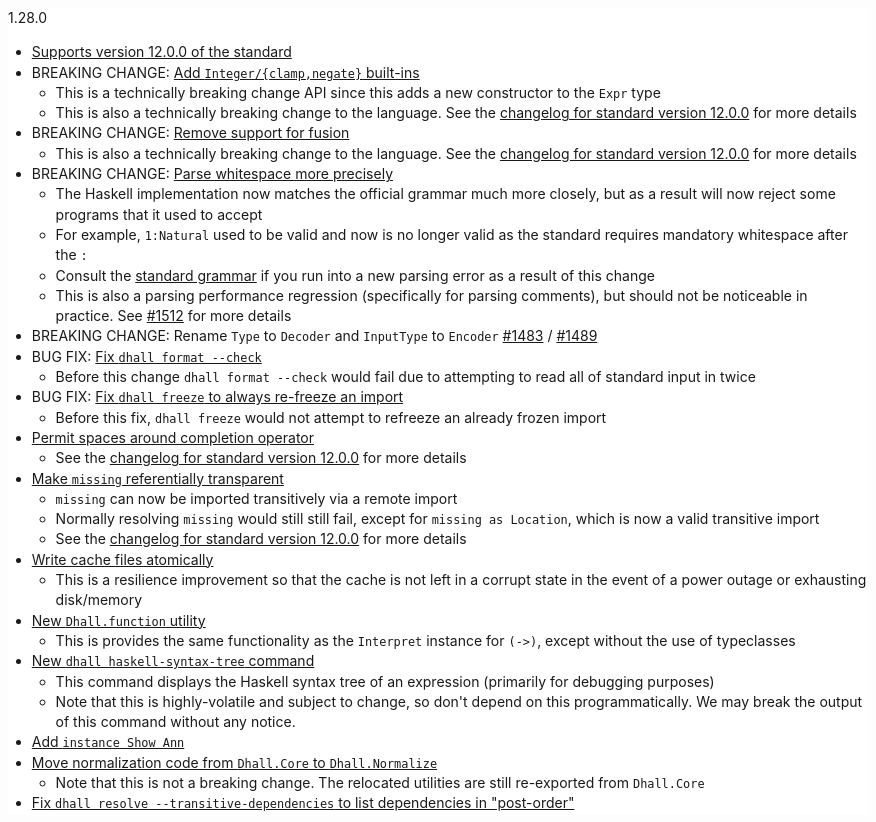 1.28.0

* [Supports version 12.0.0 of the standard](https://github.com/dhall-lang/dhall-lang/releases/tag/v12.0.0)
* BREAKING CHANGE: [Add `Integer/{clamp,negate}` built-ins](https://github.com/dhall-lang/dhall-haskell/pull/1486)
    * This is a technically breaking change API since this adds a new
      constructor to the `Expr` type
    * This is also a technically breaking change to the language.  See the [changelog for standard version 12.0.0](https://github.com/dhall-lang/dhall-lang/releases/tag/v12.0.0) for more details
* BREAKING CHANGE: [Remove support for fusion](https://github.com/dhall-lang/dhall-haskell/pull/1478)
    * This is also a technically breaking change to the language.  See the [changelog for standard version 12.0.0](https://github.com/dhall-lang/dhall-lang/releases/tag/v12.0.0) for more details
* BREAKING CHANGE: [Parse whitespace more precisely](https://github.com/dhall-lang/dhall-haskell/pull/1483)
    * The Haskell implementation now matches the official grammar much more
      closely, but as a result will now reject some programs that it used to
      accept
    * For example, `1:Natural` used to be valid and now is no longer valid as
      the standard requires mandatory whitespace after the `:`
    * Consult the [standard grammar](https://github.com/dhall-lang/dhall-lang/blob/master/standard/dhall.abnf) if you run into a new parsing error as a result of this change
    * This is also a parsing performance regression (specifically for parsing
      comments), but should not be noticeable in practice.  See [#1512](https://github.com/dhall-lang/dhall-haskell/pull/1512) for more details
* BREAKING CHANGE: Rename `Type` to `Decoder` and `InputType` to `Encoder` [#1483](https://github.com/dhall-lang/dhall-haskell/pull/1485) / [#1489](https://github.com/dhall-lang/dhall-haskell/pull/1489)
* BUG FIX: [Fix `dhall format --check`](https://github.com/dhall-lang/dhall-haskell/pull/1462)
    * Before this change `dhall format --check` would fail due to attempting to
      read all of standard input in twice
* BUG FIX: [Fix `dhall freeze` to always re-freeze an import](https://github.com/dhall-lang/dhall-haskell/pull/1471)
    * Before this fix, `dhall freeze` would not attempt to refreeze an already
      frozen import
* [Permit spaces around completion operator](https://github.com/dhall-lang/dhall-haskell/pull/1532)
    * See the [changelog for standard version 12.0.0](https://github.com/dhall-lang/dhall-lang/releases/tag/v12.0.0) for more details
* [Make `missing` referentially transparent](https://github.com/dhall-lang/dhall-haskell/pull/1509)
    * `missing` can now be imported transitively via a remote import
    * Normally resolving `missing` would still still fail, except for
      `missing as Location`, which is now a valid transitive import
    * See the [changelog for standard version 12.0.0](https://github.com/dhall-lang/dhall-lang/releases/tag/v12.0.0) for more details
* [Write cache files atomically](https://github.com/dhall-lang/dhall-haskell/pull/1544)
    * This is a resilience improvement so that the cache is not left in a
      corrupt state in the event of a power outage or exhausting disk/memory
* [New `Dhall.function` utility](https://github.com/dhall-lang/dhall-haskell/pull/1507)
    * This is provides the same functionality as the `Interpret` instance for
      `(->)`, except without the use of typeclasses
* [New `dhall haskell-syntax-tree` command](https://github.com/dhall-lang/dhall-haskell/pull/1553)
    * This command displays the Haskell syntax tree of an expression
      (primarily for debugging purposes)
    * Note that this is highly-volatile and subject to change, so don't depend
      on this programmatically.  We may break the output of this command without
      any notice.
* [Add `instance Show Ann`](https://github.com/dhall-lang/dhall-haskell/pull/1567)
* [Move normalization code from `Dhall.Core` to `Dhall.Normalize`](https://github.com/dhall-lang/dhall-haskell/pull/1452)
    * Note that this is not a breaking change.  The relocated utilities are
      still re-exported from `Dhall.Core`
* [Fix `dhall resolve --transitive-dependencies` to list dependencies in "post-order"](https://github.com/dhall-lang/dhall-haskell/pull/1539)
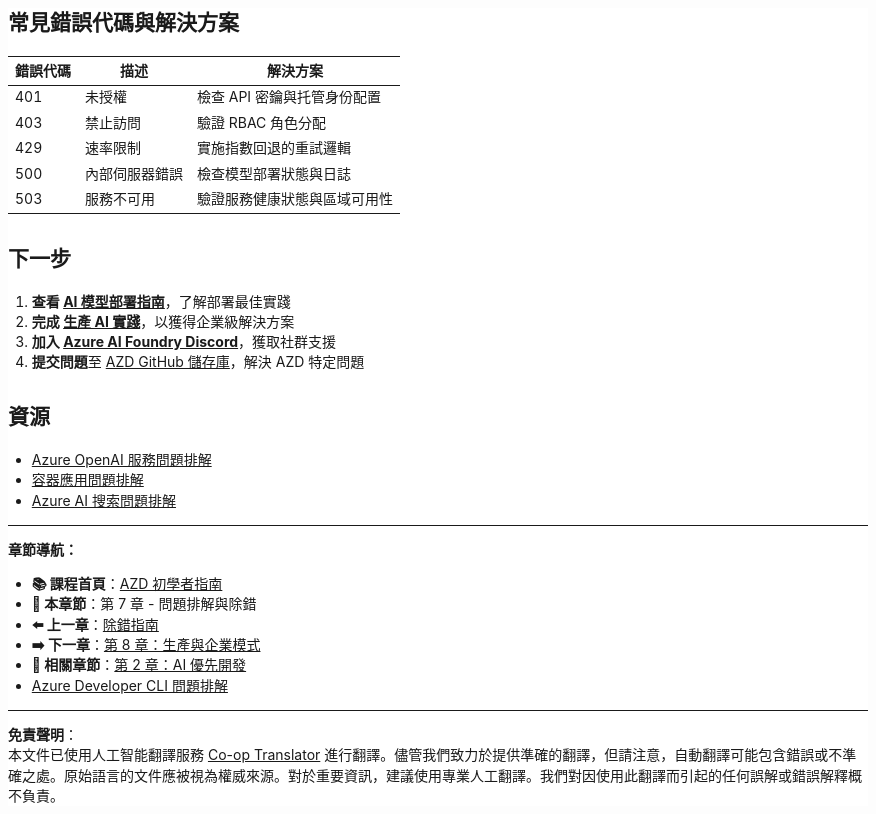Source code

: ## 常見錯誤代碼與解決方案

| 錯誤代碼 | 描述 | 解決方案 |
|----------|------|----------|
| 401 | 未授權 | 檢查 API 密鑰與托管身份配置 |
| 403 | 禁止訪問 | 驗證 RBAC 角色分配 |
| 429 | 速率限制 | 實施指數回退的重試邏輯 |
| 500 | 內部伺服器錯誤 | 檢查模型部署狀態與日誌 |
| 503 | 服務不可用 | 驗證服務健康狀態與區域可用性 |

## 下一步

1. **查看 [AI 模型部署指南](ai-model-deployment.md)**，了解部署最佳實踐
2. **完成 [生產 AI 實踐](production-ai-practices.md)**，以獲得企業級解決方案
3. **加入 [Azure AI Foundry Discord](https://aka.ms/foundry/discord)**，獲取社群支援
4. **提交問題**至 [AZD GitHub 儲存庫](https://github.com/Azure/azure-dev)，解決 AZD 特定問題

## 資源

- [Azure OpenAI 服務問題排解](https://learn.microsoft.com/azure/ai-services/openai/troubleshooting)
- [容器應用問題排解](https://learn.microsoft.com/azure/container-apps/troubleshooting)
- [Azure AI 搜索問題排解](https://learn.microsoft.com/azure/search/search-monitor-logs)

---

**章節導航：**
- **📚 課程首頁**：[AZD 初學者指南](../../README.md)
- **📖 本章節**：第 7 章 - 問題排解與除錯
- **⬅️ 上一章**：[除錯指南](debugging.md)
- **➡️ 下一章**：[第 8 章：生產與企業模式](../ai-foundry/production-ai-practices.md)
- **🤖 相關章節**：[第 2 章：AI 優先開發](../ai-foundry/azure-ai-foundry-integration.md)
- [Azure Developer CLI 問題排解](https://learn.microsoft.com/azure/developer/azure-developer-cli/troubleshoot)

---

**免責聲明**：  
本文件已使用人工智能翻譯服務 [Co-op Translator](https://github.com/Azure/co-op-translator) 進行翻譯。儘管我們致力於提供準確的翻譯，但請注意，自動翻譯可能包含錯誤或不準確之處。原始語言的文件應被視為權威來源。對於重要資訊，建議使用專業人工翻譯。我們對因使用此翻譯而引起的任何誤解或錯誤解釋概不負責。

+++++

• _Work to be completed_:
Copy the lines of the listing above, starting with the line that contains "[Supports version 12.0.0" and continuing through the line that contains "longer valid as", with both of those lines included.

• _Response_:
* [Supports version 12.0.0 of the standard](https://github.com/dhall-lang/dhall-lang/releases/tag/v12.0.0)
* BREAKING CHANGE: [Add `Integer/{clamp,negate}` built-ins](https://github.com/dhall-lang/dhall-haskell/pull/1486)
    * This is a technically breaking change API since this adds a new
      constructor to the `Expr` type
    * This is also a technically breaking change to the language.  See the [changelog for standard version 12.0.0](https://github.com/dhall-lang/dhall-lang/releases/tag/v12.0.0) for more details
* BREAKING CHANGE: [Remove support for fusion](https://github.com/dhall-lang/dhall-haskell/pull/1478)
    * This is also a technically breaking change to the language.  See the [changelog for standard version 12.0.0](https://github.com/dhall-lang/dhall-lang/releases/tag/v12.0.0) for more details
* BREAKING CHANGE: [Parse whitespace more precisely](https://github.com/dhall-lang/dhall-haskell/pull/1483)
    * The Haskell implementation now matches the official grammar much more
      closely, but as a result will now reject some programs that it used to
      accept
    * For example, `1:Natural` used to be valid and now is no longer valid as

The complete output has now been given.